A 37-year-old woman was charged Tuesday with fatally shooting her boyfriend in her home and then trying to convince police that he killed himself.
Murder charge: Minneapolis woman told police her boyfriend shot himself in head
Police pointed out that the man also was shot in the back of his thigh, according to the criminal complaint.
Vivian J. Jones, of Minneapolis, was charged in Hennepin County District Court with second-degree murder in connection with the killing in the 4000 block of N. Humboldt Avenue.
Jones, who has a felony conviction on her record for a shooting in 2006, remains jailed ahead of a court appearance Wednesday.
Authorities have yet to identify the victim other than to say he was 41 years old.
According to the criminal complaint:
Police arrived about 7:50 p.m. on what they were told was a case of suicide. Officers located the man in a bedroom with a gunshot wound behind his right ear. He was pronounced dead moments later.
Jones told police she was mad at her boyfriend for crashing her vehicle that day and then locked him out of the house.
She said he forced his way in, held the gun to his head and said he was "tired" and had "nothing left" just before shooting himself.
Staff with the Hennepin County Medical Examiner's Office arrived and saw that the man also had been shot in the back of his upper thigh.
A neighbor reported hearing a gunshot and then the man yelling, "V! V!" The neighbor saw the man limping toward Jones' home.
A police investigator confronted Jones with the fact that the man was shot in the leg as well as the head.
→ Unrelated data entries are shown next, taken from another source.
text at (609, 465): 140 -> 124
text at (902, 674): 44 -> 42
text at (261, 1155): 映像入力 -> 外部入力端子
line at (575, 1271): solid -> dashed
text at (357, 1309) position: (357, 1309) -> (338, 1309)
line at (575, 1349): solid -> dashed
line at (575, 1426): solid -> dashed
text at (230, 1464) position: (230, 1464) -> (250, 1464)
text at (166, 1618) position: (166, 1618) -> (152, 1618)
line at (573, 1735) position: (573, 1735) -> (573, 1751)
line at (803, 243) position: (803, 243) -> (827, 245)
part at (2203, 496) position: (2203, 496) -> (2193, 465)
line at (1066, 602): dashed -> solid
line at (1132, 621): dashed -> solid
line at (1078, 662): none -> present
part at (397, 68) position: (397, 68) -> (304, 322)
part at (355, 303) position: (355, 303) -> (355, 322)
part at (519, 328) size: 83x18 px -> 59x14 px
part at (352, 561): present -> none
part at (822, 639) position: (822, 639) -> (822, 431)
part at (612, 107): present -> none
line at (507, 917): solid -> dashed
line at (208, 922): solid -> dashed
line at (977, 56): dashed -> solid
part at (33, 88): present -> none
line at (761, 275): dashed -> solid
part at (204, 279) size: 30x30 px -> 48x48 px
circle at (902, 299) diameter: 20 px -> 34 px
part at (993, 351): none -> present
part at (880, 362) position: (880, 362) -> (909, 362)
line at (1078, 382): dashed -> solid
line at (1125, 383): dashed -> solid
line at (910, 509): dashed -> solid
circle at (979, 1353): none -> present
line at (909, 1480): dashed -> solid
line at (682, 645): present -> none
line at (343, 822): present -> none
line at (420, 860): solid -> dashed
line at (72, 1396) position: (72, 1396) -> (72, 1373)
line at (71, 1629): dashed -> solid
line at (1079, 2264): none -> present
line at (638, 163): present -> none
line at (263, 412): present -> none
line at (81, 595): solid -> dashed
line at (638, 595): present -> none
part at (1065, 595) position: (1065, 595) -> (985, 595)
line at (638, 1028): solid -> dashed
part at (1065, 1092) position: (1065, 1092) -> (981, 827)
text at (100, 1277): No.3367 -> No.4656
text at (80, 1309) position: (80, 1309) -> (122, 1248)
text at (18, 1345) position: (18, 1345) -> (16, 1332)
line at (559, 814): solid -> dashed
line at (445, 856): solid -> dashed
She said she didn't know how he suffered the leg wound.
Once informed she was being jailed on suspicion of murder, Jones said, "I did shoot him in the leg, I'm sorry for lying," the complaint read.
She then said the man shot himself in the head while she was "trying to take [the gun] back from him."
Jones' criminal history includes a conviction in 2006 in Hennepin County for first-degree assault in connection with her shooting a female twice. Jones served five years in prison for that crime.
Jones said that victim was "dealing with the same dude as me," so "I seen her and I shot her," according to Tuesday's criminal complaint.